“Can you get us in the Financial Times?” is a question that is often asked in the world of financial PR.
The honest answer: potentially, but there is no guarantee and it is likely to be driven by macro developments, rather than a small cap’s personal victories.
However, the reality is that if you’re running a speculative small-cap – a junior miner or exploration play – the people most likely to buy your stock are not reading the FT over their morning coffee. They’re on X following commodity commentators. They’re in Telegram groups. They’re watching YouTube channels dedicated to commodity cycles and watching which stocks keep coming up.
That’s not a criticism of mainstream media or investors. It’s just where the market has moved.
The prestige trap
There’s a version of financial PR that’s really about making management feel good. A mention in a broadsheet. A quote in a national paper. It looks great in a board presentation.
But for a pre-revenue explorer sitting below £100m market cap, that coverage doesn’t always move the needle. The readership of mainstream financial press skews institutional – wealth managers, portfolio allocators, macro readers. The overlap with retail commodity investors is surprisingly small.
I’ve seen companies spend significant budget chasing mainstream coverage that generated almost no investor activity.
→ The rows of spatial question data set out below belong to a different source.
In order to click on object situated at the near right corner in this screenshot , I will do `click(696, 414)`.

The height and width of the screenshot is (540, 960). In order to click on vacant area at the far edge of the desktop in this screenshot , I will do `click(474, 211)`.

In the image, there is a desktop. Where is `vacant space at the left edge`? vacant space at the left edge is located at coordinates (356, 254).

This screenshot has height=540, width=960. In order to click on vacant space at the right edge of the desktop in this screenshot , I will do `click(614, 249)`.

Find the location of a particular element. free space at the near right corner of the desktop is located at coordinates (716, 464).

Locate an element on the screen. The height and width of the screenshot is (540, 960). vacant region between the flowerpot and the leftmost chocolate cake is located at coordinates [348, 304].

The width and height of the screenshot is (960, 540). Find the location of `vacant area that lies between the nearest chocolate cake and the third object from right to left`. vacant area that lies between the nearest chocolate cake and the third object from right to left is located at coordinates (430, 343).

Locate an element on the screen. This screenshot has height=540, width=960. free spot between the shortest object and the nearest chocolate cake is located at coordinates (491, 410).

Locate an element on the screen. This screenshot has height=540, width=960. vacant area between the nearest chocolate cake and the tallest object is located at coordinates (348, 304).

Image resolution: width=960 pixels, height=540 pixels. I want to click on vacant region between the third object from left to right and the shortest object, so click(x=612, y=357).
Meanwhile, a single well-connected mining influencer thread can drive more traffic to a company’s investor page in 48 hours than a national article ever did.
What actually drives retail attention in speculative markets
It’s not prestige. It’s repetition and community.
Retail investors in speculative sectors need to see a story multiple times, across multiple places and platforms, before they act. One article doesn’t do it. What works is consistent visibility: video interviews, podcast appearances, newsletter mentions, social commentary, community engagement. The investors who end up buying are usually the ones who’ve encountered the company multiple times in the spaces they already trust. My advice for this: befriend the camera and remember, it doesn’t have to be highly polished to be high performing.
This isn’t new behaviour by the way. Junior mining has always run on narrative and community — newsletters, broker notes, tip sheets, conferences. Social media has just made it faster and louder and created new ways in which companies can connect with investors.
Traditional media still matters – just not in the way most people think
I’m not saying ignore mainstream press entirely. There’s real value in it, just not the value people usually expect.
Coverage in respected outlets builds credibility. It helps with institutional conversations. It supports due diligence – investors who discovered you through social media will often look for third-party validation before they commit, and a solid press clip helps there.
The other thing traditional media does well is shape macro narratives. Stories about commodity supply deficits, energy security, critical minerals policy – that coverage lifts the whole sector and benefits smaller companies operating within those themes, even if they’re not mentioned by name.
The best approach for getting into Tier One publications is usually to build a direct relationship and let it develop over time, rather than chasing individual placements.
The honest strategic picture
For most smaller IPOs, the right approach is hybrid but weighted toward digital. Social channels and specialist investor media generate the attention. Traditional press provides the credibility layer underneath it.
One caveat I always give clients: social-driven attention is real, but it attracts momentum traders. If your goal is building a stable shareholder base, you want targeted visibility in the right communities – not just viral moments that attract people who’ll sell the next week.
Attention is the scarce commodity in small-cap markets right now. The question is how to get the right kind.